There is no step back this time from the political edge. The Government’s proclamation of a “progressive and good faith implementation of the Protocol” has significance only in its hollow ring.

Ireland’s Deputy Foreign Minister Simon Coveney explained, “If the UK cannot simply be trusted because they take unilateral action in an unexpected way without negotiation — well then the British government leaves the EU with no option.”

Bluster to Hide Reality

And there is no step back this from the economic edge. The statement of Northern Ireland Secretary Brandon Lewis — “If we’d have left it any longer we’d have had a risk for businesses and livelihoods of people in just a few weeks time” — betrayed the UK Government’s choice to fail.

As a “senior EU figure” summarized, “We were very constructive even after the Internal Market Bill was tabled, in looking for solutions, to keep talking. We believed we had solved all the issues in December.
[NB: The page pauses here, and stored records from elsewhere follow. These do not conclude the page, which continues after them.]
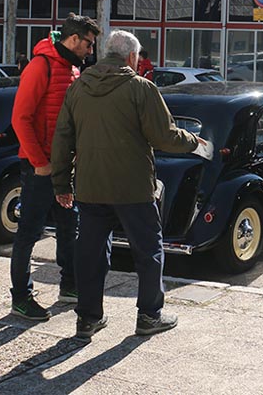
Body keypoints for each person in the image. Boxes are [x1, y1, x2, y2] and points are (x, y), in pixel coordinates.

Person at [51, 29, 207, 341]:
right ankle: (150, 316)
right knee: (148, 251)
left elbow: (63, 138)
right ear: (132, 57)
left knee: (91, 253)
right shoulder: (141, 88)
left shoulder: (79, 86)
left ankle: (87, 319)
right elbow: (164, 136)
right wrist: (195, 142)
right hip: (133, 188)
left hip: (91, 187)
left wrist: (61, 184)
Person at [9, 13, 100, 321]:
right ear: (73, 39)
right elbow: (20, 119)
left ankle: (70, 287)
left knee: (69, 227)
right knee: (28, 234)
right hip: (40, 168)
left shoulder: (72, 68)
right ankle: (21, 297)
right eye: (88, 43)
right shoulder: (41, 66)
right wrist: (41, 164)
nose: (91, 50)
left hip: (64, 167)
Now we have this surprise, this situation again.”

Rather than establishing the necessary customs provisions and operations, in the years before the completion of the Brexit deal and in the weeks after it, Johnson and his inner circle have chosen posturing.

On Sunday, the Government’s stenographer, The Telegraph, headlined Frost’s blast at the EU, “Stop Sulking“, and his command to “treat Brexit Britain as an equal“.

More bluster, for on the same Sunday, “industry sources” confirm that the Government is planning to ease border checks on food and other imports from the EU. The reason? Ministers’ fears that implementation of customs provision will further damage trade and lead to “severe shortages” in UK supermarkets.

More bluster, for now the wannabe “King Henry” and his court have not a shred of clothing for the forthcoming political, legal, and economic cold.